Stored data entries
-*-
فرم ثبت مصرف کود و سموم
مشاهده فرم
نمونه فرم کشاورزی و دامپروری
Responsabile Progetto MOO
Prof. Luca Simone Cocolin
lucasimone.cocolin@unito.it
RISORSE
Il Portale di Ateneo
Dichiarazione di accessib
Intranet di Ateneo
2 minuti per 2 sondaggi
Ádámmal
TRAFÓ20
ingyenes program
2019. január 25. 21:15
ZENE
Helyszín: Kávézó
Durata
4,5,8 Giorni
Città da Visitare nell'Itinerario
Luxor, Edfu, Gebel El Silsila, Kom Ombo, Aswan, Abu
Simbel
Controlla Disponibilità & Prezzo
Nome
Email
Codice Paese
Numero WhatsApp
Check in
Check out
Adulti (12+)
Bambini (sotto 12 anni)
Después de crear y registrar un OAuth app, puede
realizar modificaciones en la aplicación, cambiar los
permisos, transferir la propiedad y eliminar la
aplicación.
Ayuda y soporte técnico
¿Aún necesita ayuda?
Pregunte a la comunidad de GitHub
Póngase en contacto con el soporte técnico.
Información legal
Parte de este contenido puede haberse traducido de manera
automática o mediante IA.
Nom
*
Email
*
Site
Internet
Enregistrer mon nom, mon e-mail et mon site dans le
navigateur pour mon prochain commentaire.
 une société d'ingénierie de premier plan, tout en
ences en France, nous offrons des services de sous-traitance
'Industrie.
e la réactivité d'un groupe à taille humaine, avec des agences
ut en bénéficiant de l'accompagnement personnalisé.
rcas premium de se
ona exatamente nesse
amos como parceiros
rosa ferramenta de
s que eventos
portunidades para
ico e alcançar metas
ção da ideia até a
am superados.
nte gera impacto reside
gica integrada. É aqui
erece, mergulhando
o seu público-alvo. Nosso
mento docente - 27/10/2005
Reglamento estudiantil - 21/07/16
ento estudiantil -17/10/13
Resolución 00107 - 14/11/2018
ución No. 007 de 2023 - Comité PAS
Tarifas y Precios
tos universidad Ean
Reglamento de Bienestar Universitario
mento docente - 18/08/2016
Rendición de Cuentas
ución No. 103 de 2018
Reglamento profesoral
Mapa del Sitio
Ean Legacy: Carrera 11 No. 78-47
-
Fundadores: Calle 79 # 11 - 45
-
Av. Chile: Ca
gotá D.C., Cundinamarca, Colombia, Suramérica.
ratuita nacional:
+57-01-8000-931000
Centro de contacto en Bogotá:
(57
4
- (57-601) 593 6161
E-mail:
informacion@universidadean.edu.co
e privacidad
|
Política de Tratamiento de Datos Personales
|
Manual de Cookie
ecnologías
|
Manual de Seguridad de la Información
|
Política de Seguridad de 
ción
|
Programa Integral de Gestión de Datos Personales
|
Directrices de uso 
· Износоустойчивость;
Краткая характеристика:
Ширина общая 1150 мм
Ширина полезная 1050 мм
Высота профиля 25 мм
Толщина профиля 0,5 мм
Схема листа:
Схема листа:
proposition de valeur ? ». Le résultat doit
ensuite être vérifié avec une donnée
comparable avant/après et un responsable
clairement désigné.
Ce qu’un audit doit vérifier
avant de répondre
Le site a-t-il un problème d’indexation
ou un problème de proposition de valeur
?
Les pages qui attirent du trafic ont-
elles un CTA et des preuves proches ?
-*-
All entries must come back exactly as they were written.

فرم ثبت مصرف کود و سموم
مشاهده فرم
نمونه فرم کشاورزی و دامپروری
Responsabile Progetto MOO
Prof. Luca Simone Cocolin
lucasimone.cocolin@unito.it
RISORSE
Il Portale di Ateneo
Dichiarazione di accessib
Intranet di Ateneo
2 minuti per 2 sondaggi
Ádámmal
TRAFÓ20
ingyenes program
2019. január 25. 21:15
ZENE
Helyszín: Kávézó
Durata
4,5,8 Giorni
Città da Visitare nell'Itinerario
Luxor, Edfu, Gebel El Silsila, Kom Ombo, Aswan, Abu
Simbel
Controlla Disponibilità & Prezzo
Nome
Email
Codice Paese
Numero WhatsApp
Check in
Check out
Adulti (12+)
Bambini (sotto 12 anni)
Después de crear y registrar un OAuth app, puede
realizar modificaciones en la aplicación, cambiar los
permisos, transferir la propiedad y eliminar la
aplicación.
Ayuda y soporte técnico
¿Aún necesita ayuda?
Pregunte a la comunidad de GitHub
Póngase en contacto con el soporte técnico.
Información legal
Parte de este contenido puede haberse traducido de manera
automática o mediante IA.
Nom
*
Email
*
Site
Internet
Enregistrer mon nom, mon e-mail et mon site dans le
navigateur pour mon prochain commentaire.
 une société d'ingénierie de premier plan, tout en
ences en France, nous offrons des services de sous-traitance
'Industrie.
e la réactivité d'un groupe à taille humaine, avec des agences
ut en bénéficiant de l'accompagnement personnalisé.
rcas premium de se
ona exatamente nesse
amos como parceiros
rosa ferramenta de
s que eventos
portunidades para
ico e alcançar metas
ção da ideia até a
am superados.
nte gera impacto reside
gica integrada. É aqui
erece, mergulhando
o seu público-alvo. Nosso
mento docente - 27/10/2005
Reglamento estudiantil - 21/07/16
ento estudiantil -17/10/13
Resolución 00107 - 14/11/2018
ución No. 007 de 2023 - Comité PAS
Tarifas y Precios
tos universidad Ean
Reglamento de Bienestar Universitario
mento docente - 18/08/2016
Rendición de Cuentas
ución No. 103 de 2018
Reglamento profesoral
Mapa del Sitio
Ean Legacy: Carrera 11 No. 78-47
-
Fundadores: Calle 79 # 11 - 45
-
Av. Chile: Ca
gotá D.C., Cundinamarca, Colombia, Suramérica.
ratuita nacional:
+57-01-8000-931000
Centro de contacto en Bogotá:
(57
4
- (57-601) 593 6161
E-mail:
informacion@universidadean.edu.co
e privacidad
|
Política de Tratamiento de Datos Personales
|
Manual de Cookie
ecnologías
|
Manual de Seguridad de la Información
|
Política de Seguridad de 
ción
|
Programa Integral de Gestión de Datos Personales
|
Directrices de uso 
· Износоустойчивость;
Краткая характеристика:
Ширина общая 1150 мм
Ширина полезная 1050 мм
Высота профиля 25 мм
Толщина профиля 0,5 мм
Схема листа:
Схема листа:
proposition de valeur ? ». Le résultat doit
ensuite être vérifié avec une donnée
comparable avant/après et un responsable
clairement désigné.
Ce qu’un audit doit vérifier
avant de répondre
Le site a-t-il un problème d’indexation
ou un problème de proposition de valeur
?
Les pages qui attirent du trafic ont-
elles un CTA et des preuves proches ?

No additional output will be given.